■ Excerpted passage:

# Are my Costas 580G or 400G?



## daqq (Jun 3, 2008)

So, long story short, I picked up a set of Costa Fathoms from a guy on craigslist. They were advertised as 580G, but now I'm starting to think they may not be.

This is my first set of Costas, and I must say they were awesome today at Pensacola Beach soundside in the grass flats past Portofino. I could see as far as my vision would allow without a hint of glare on the water--they really are like x-ray vision. But my concern lies in a few things that have been pointed out to me.

The frames date to 2008, so they are a few years old. The hologram found on modern 580's is not there. Has the hologram/marking always been on the 580 lenses? Also, the lenses are green mirror with amber base. Through a little research, it does appear that 580's were made with an amber tint at one time.

The frame has the following info: Fathom FA 14 2008 (left arm) CE Japan10 (right arm).

I can post pics if necessary.


----------



## John B. (Oct 2, 2007)

400's... he got ya.

Sent from my LG G2X using Forum Runner


----------



## Splittine (Nov 24, 2007)

Got took.


----------



## Flatspro (Oct 3, 2007)

It would say 580 on the glass again he got ya! It sucks!


----------



## Fishermon (Oct 19, 2007)

""<< in the grass flats past Portofino. I could see as far as my vision would allow without a hint of glare on the water--they really are like x-ray vision.""


he got ya bro...


----------



## daqq (Jun 3, 2008)

Either way, its a little disappointing, but they were $50, so I'm somewhat Ok with it. A couple minor blemishes, but nothing that affects the clarity. Just gives me something to look forward to with an upgrade to 580's one day.


----------



## Austin (Sep 30, 2007)

Yep. You been victimized! Costa 580g or 580p always have "580" or "580p" engraved on the ouside of the right lense in the top outer corner.


----------



## timeflies (Oct 3, 2007)

They are like x-ray vision in the water, and you got them for $50? I wouldnt worry too much about a missing logo somewhere. I stopped keeping up with the cool kids years ago. It sounds like you got a good deal actually.


----------



## Illinijeff (Mar 28, 2011)

I have a pair of 580's that are less the 6 months old and if I look clothes it looks like there are lines coming from the center, maybe stress lines. Has anybody had this issue?


----------



## rfh21 (May 17, 2012)

Any pair of costas for 50 is a good deal. Sucks he wasn't truthful about it but green tint on amber is perfect for inshore. You learned a valuable Craigslist lesson without getting hurt too bad. 

Illinijef if you are worried at all talk to their service department. They will warranty out any pair where the layers between the glass start to come unglued or anything like that without a question. The lenses are guaranteed for life unless you drop them and break them.

■ Task requirements: From the forum thread about Costa sunglasses above, reproduce the passage from "## Austin (Sep" up to and including "timeflies (Oct 3, 2007)".

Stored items
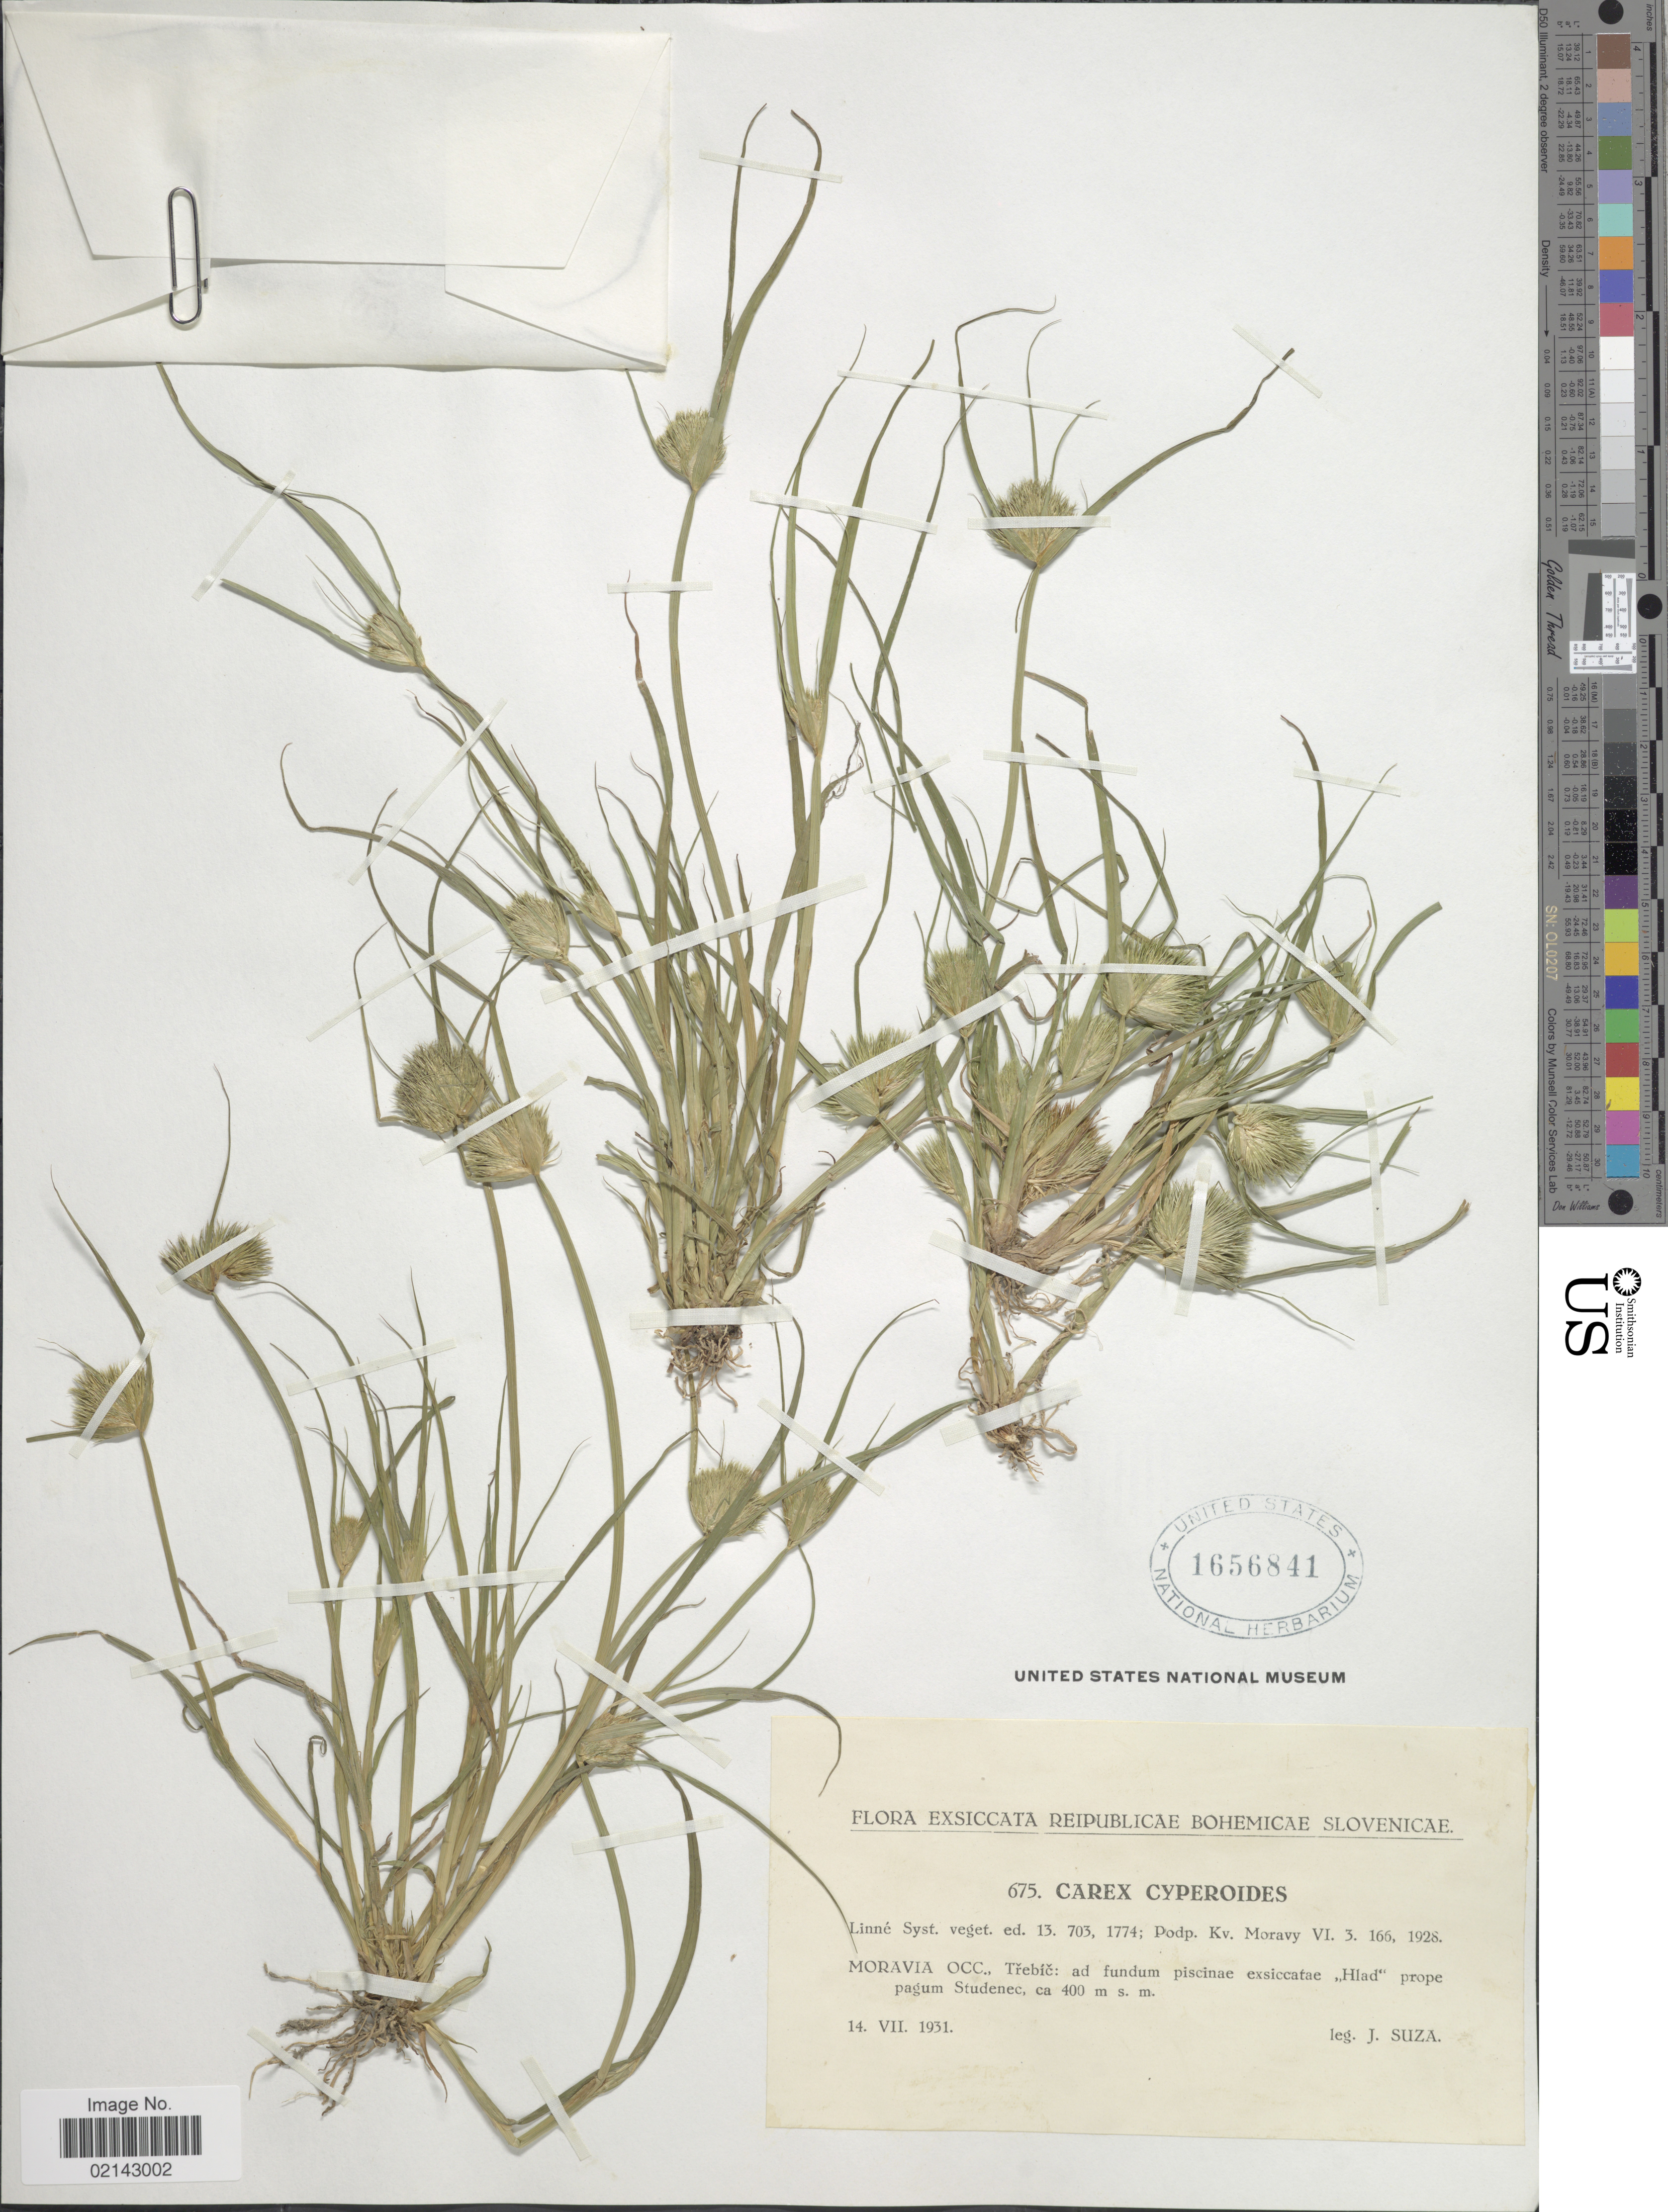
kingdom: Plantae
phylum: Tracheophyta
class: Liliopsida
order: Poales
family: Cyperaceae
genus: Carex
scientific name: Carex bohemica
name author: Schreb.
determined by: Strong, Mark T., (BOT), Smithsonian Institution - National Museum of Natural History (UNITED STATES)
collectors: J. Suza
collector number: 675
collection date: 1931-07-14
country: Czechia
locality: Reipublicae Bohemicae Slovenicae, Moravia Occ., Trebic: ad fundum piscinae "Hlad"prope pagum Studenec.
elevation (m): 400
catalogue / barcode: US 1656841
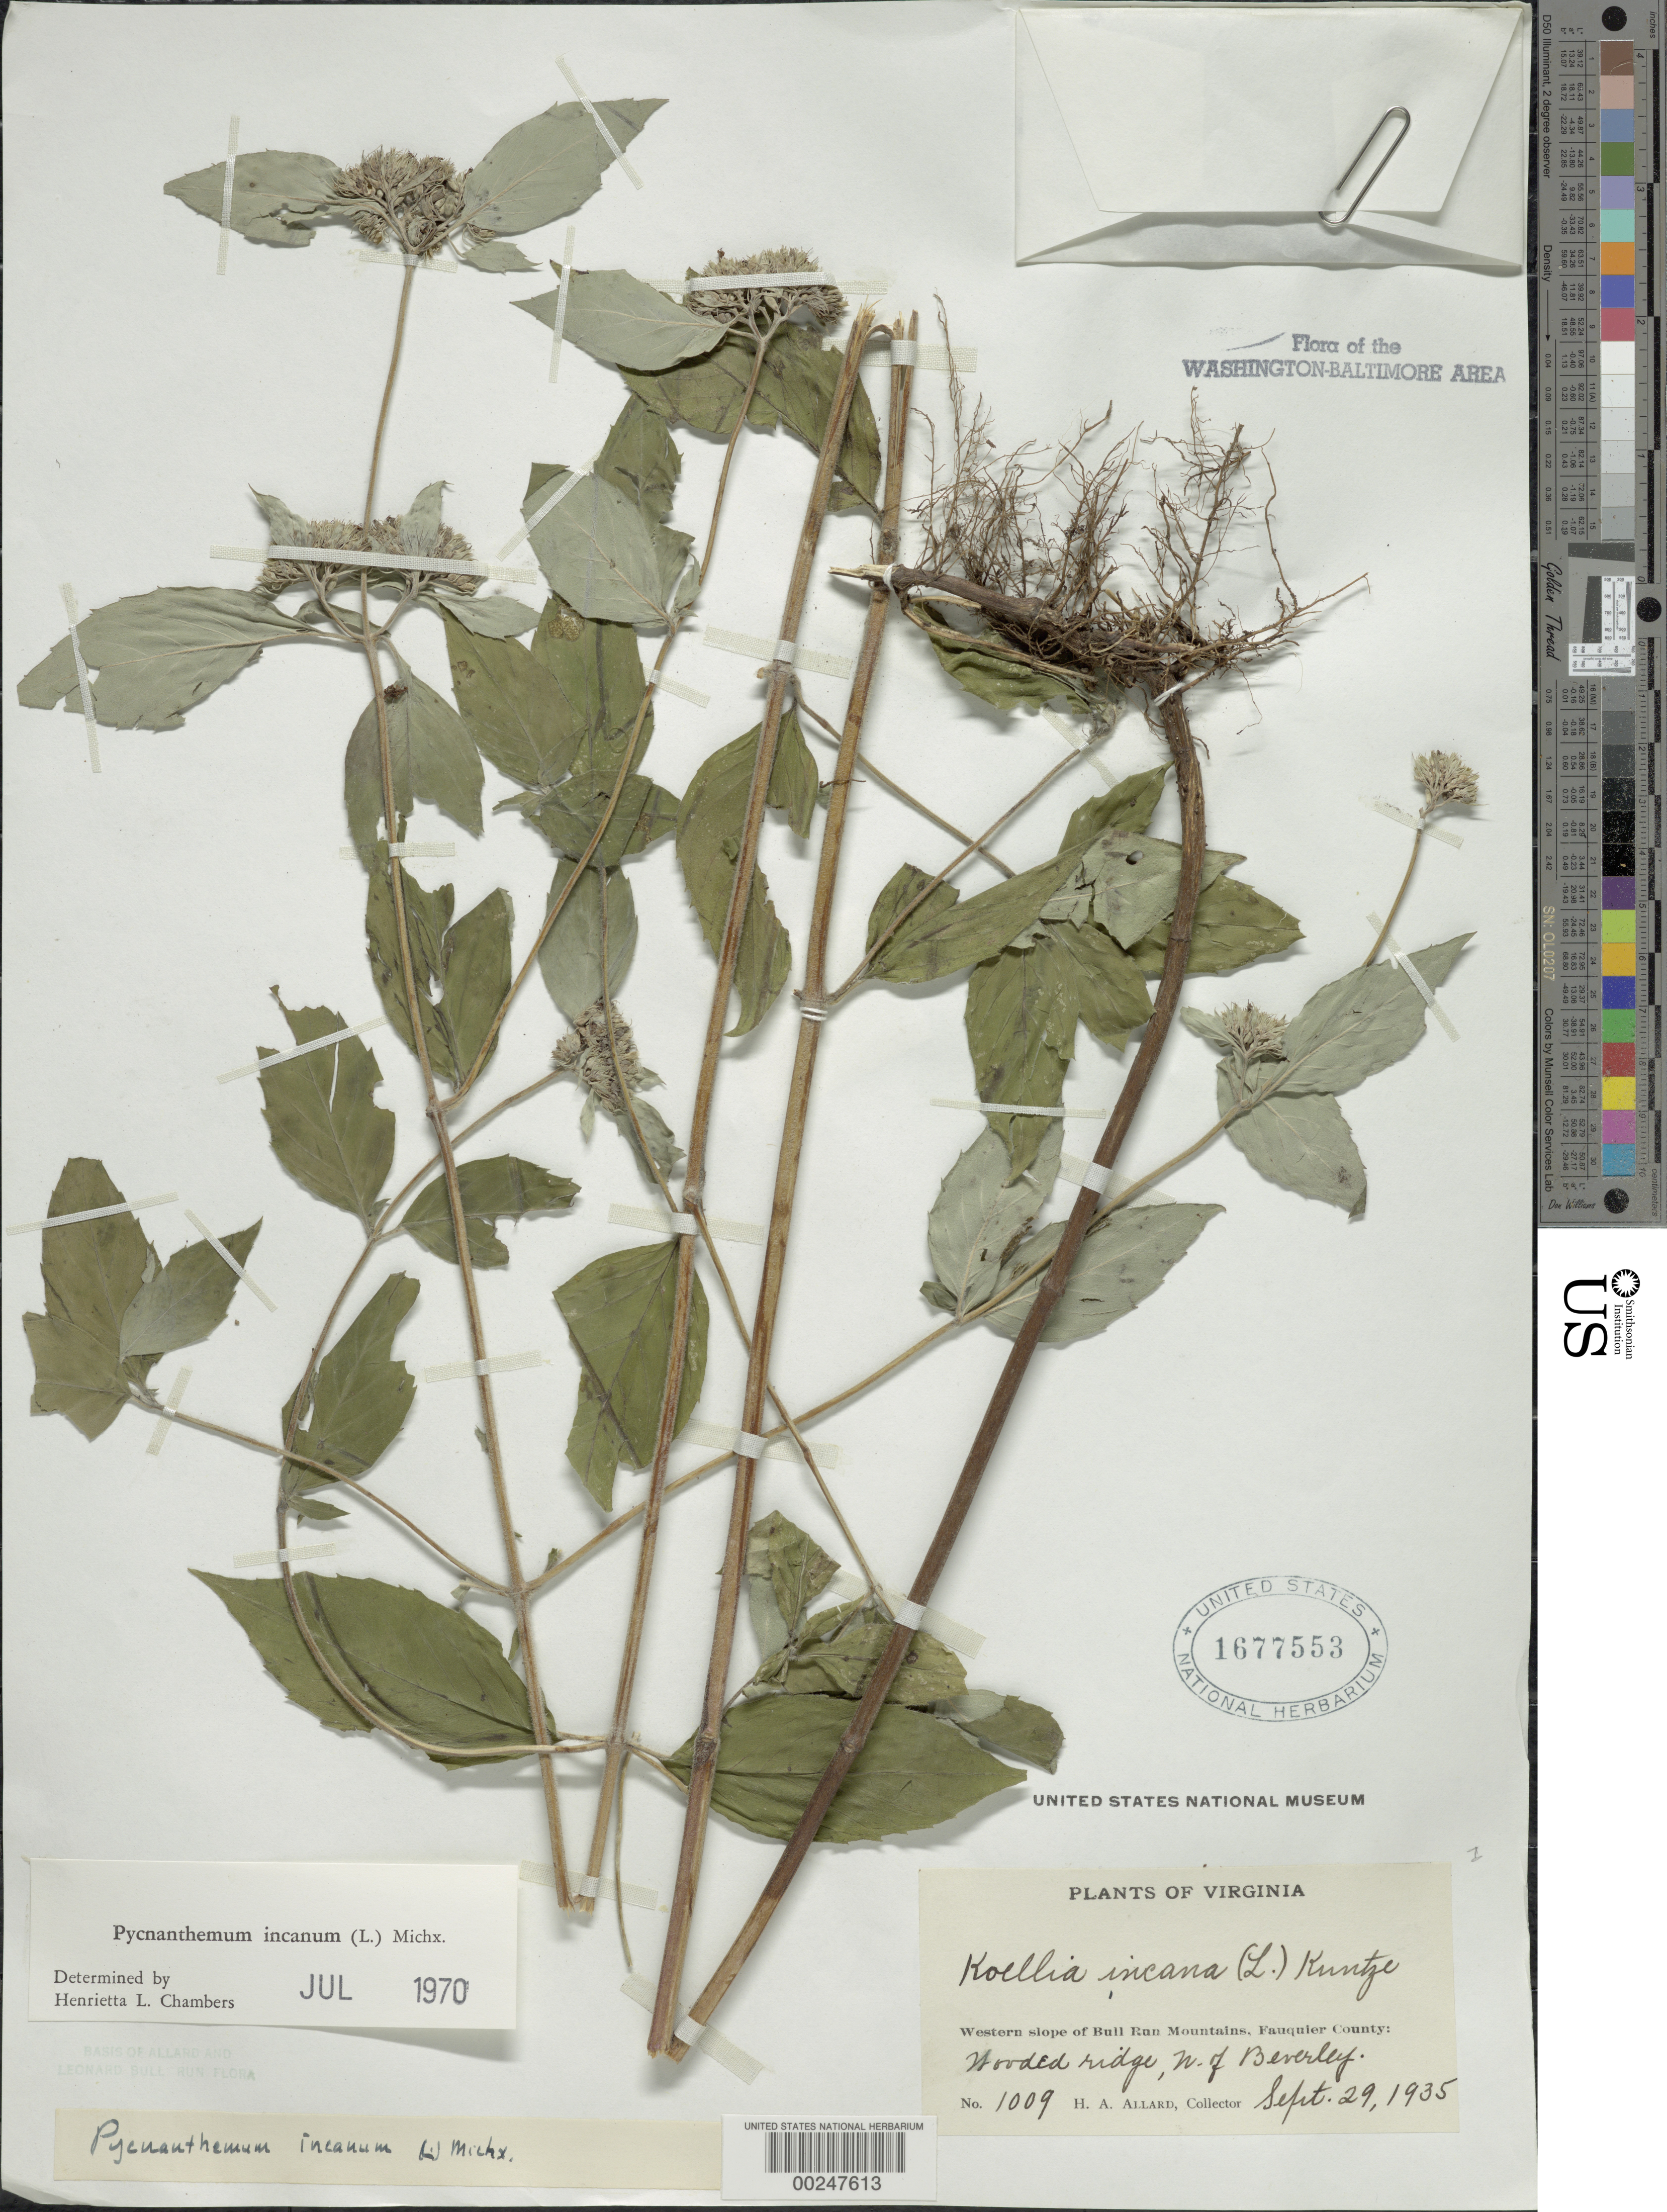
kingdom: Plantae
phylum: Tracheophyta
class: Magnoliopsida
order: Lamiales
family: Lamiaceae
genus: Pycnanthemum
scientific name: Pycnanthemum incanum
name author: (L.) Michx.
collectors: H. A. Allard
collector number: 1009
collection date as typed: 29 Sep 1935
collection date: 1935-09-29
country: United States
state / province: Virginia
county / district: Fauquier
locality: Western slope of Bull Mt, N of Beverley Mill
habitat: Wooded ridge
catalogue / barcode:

■ Problem solution:
## Austin (Sep 30, 2007)

Yep. You been victimized! Costa 580g or 580p always have "580" or "580p" engraved on the ouside of the right lense in the top outer corner.


----------



## timeflies (Oct 3, 2007)